In a possible opening of a second front in the conflict, Georgia accused Russia of starting a military operation earlier on Sunday in Abkhazia, another separatist region of Georgia to the west of South Ossetia. Moscow denied involvement.
The crisis has alarmed the United States, Georgia’s main ally, and unnerved investors in Russia, who sold stocks and the rouble heavily on Friday on concerns the conflict could spiral.
The West is vying for influence with Russia over oil and gas supply routes in the region and Russia is rankled by Georgia’s pro-Western policies and its drive for NATO membership.
Georgia and Russia have accused each other of causing widespread civilian casualties since the fighting began.
State-controlled Russian television repeatedly spoke of a “humanitarian catastrophe” in South Ossetia after the Georgian attack, with more than 2,000 dead and thousands homeless.
President Dmitry Medvedev termed the Georgian action a “genocide” and ordered officials to document what he termed Tbilisi’s crimes in South Ossetia.
A Georgian government source said on Sunday that 130 Georgian civilians and military had been killed and 1,165 wounded, many because of Russian bombing inside Georgia. Russia denied hitting civilian targets.
Russia’s military commander on the ground in South Ossetia, General Anatoly Khrulyov, was wounded by shrapnel when his convoy came under Georgian fire, Russian agencies reported.
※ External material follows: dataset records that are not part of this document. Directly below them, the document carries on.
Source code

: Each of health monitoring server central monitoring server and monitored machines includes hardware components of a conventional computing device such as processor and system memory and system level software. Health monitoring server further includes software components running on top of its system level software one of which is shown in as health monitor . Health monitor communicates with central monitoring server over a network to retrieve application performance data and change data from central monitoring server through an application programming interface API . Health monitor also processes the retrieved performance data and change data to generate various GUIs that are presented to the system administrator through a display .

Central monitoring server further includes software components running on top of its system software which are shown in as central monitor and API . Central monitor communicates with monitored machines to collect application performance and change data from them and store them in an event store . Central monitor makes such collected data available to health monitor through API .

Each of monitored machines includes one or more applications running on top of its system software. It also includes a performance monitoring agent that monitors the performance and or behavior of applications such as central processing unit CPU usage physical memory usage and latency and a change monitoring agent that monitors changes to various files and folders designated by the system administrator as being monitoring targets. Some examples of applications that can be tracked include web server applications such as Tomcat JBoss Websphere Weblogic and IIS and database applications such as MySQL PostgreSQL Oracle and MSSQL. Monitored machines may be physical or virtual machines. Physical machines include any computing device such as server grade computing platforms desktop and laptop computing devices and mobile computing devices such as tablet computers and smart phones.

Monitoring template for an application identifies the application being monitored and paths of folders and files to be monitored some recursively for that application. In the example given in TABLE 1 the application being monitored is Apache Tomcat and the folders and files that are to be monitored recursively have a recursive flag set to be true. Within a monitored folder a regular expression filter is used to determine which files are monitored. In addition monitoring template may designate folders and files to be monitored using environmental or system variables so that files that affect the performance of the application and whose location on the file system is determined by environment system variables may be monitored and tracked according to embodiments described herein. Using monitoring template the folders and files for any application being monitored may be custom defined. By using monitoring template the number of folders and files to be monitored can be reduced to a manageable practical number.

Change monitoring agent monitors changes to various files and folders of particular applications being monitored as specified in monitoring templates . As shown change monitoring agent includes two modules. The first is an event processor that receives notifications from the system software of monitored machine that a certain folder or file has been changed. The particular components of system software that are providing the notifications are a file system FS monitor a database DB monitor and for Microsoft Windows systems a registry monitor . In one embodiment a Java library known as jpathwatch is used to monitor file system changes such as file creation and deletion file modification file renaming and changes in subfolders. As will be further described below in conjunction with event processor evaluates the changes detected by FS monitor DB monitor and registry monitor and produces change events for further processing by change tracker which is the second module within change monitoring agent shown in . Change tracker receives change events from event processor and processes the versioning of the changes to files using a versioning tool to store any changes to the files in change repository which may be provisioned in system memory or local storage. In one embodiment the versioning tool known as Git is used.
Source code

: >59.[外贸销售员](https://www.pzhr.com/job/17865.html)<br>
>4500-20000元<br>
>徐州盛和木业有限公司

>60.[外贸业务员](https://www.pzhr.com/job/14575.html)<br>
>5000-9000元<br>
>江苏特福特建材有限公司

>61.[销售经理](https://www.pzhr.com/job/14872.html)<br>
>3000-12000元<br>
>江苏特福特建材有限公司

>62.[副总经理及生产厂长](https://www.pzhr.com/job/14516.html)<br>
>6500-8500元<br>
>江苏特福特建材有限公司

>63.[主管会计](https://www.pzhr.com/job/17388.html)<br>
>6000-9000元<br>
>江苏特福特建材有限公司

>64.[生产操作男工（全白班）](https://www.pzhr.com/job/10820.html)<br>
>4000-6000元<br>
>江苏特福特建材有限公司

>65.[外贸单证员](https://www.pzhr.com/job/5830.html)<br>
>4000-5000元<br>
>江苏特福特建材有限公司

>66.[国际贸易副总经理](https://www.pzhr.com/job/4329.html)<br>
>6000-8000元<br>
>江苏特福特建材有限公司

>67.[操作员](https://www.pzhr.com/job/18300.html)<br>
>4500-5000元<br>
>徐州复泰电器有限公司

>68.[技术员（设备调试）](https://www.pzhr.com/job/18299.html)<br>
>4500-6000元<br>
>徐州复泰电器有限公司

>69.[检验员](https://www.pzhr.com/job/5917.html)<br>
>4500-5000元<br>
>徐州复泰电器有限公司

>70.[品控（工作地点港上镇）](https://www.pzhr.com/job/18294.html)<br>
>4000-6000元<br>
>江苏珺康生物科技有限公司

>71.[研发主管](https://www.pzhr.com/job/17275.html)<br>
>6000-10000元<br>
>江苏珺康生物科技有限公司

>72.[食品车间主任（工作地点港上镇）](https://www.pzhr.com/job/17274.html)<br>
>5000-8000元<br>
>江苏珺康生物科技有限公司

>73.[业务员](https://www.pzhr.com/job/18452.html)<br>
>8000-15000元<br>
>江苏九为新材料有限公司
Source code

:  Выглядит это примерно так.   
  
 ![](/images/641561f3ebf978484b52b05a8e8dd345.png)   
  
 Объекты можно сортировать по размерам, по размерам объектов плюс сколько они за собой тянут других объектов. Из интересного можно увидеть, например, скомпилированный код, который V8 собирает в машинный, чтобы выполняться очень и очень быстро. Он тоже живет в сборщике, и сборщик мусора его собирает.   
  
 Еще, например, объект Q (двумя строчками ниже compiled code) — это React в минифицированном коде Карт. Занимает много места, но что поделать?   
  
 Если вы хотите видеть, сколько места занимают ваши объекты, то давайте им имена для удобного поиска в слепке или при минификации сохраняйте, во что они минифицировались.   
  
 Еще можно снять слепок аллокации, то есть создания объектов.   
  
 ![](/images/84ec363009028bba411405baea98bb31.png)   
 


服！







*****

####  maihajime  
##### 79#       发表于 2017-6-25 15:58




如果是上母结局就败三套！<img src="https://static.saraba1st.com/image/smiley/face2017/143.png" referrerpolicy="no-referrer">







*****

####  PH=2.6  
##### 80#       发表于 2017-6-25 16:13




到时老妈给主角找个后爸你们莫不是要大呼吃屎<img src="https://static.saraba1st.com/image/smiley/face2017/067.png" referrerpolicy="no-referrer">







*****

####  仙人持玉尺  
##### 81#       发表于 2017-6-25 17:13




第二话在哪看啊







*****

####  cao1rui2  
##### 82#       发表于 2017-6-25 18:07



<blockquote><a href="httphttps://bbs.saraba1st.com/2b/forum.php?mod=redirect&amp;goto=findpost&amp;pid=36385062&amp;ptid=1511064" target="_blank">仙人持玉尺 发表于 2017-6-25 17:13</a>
“As of today most of the city (Tskhinvali) is controlled by Russian peacekeeping forces,” Colonel-General Anatoly Nogovitsyn of the Russian General Staff, told a briefing in Moscow.
The White House criticised Russia’s actions, which included bombing at least three Georgian targets outside South Ossetia.
“We deplore the dangerous and disproportionate actions by Russian forces and we would be particularly troubled if these attacks are continuing now as the Georgians are pulling back,” said President George W. Bush’s deputy national security adviser James Jeffrey.
TANK FIRE
Russian television showed what it said were pictures from Tskhinvali of burnt-out buildings, wounded civilians receiving medical treatment in basements and crying mothers complaining of a lack of food and water.
“The Georgian tanks fired at everything they saw, including women and children,” one man said after his evacuation over the border to the Russian region of North Ossetia.
Pictures on NTV television showed Tskhinvali’s main hospital in ruins and most of the more than 230 patients crammed into the basement. Patients, many of them wincing, were receiving treatment on tabletops from clearly harried doctors.
A few bare lightbulbs provided scant illumination and the report said the hospital had no ready supply of water. Some patients sat listlessly on beds jammed into a tiny, dim area with unfinished walls.
Russian Prime Minister Vladimir Putin cut short his visit to the Olympics and flew on Saturday to a field hospital in North Ossetia, visiting wounded troops and evacuees, and denouncing what he termed Georgia’s “crimes against its own people”.
Putin later briefed a Moscow-bound Medvedev on his trip, in a televised exchange which underlined Putin’s continued dominance of Russian politics and government.
Potentially widening the conflict, the Abkhaz leader Sergei Bagapsh said on Sunday he had ordered 1,000 troops to push Georgian forces out of the Kodori Gorge, a strategic pocket of territory in Abkhazia, and called up reservists.
Georgia denounced what it termed “new aggression” by Moscow in Abkhazia, a strip of land along the Black Sea coast which also broke away from Georgian control.
“They have started the operation to storm Kodori Gorge,” a Georgian Interior Ministry spokesman said.
Russian general Nogovitsyn denied Moscow was taking part in any operation in Abkhazia beyond its agreed peacekeeping role.
“We are not going to undertake any actions which are going to lead to escalation of the situation in this region,” he said.
Russia’s navy also entered the conflict, deploying a flotilla off Georgia’s Black Sea coast. The navy said the ships later put into a Russian Black Sea port, though some reports from Georgia accused them of attempting to blockade the country.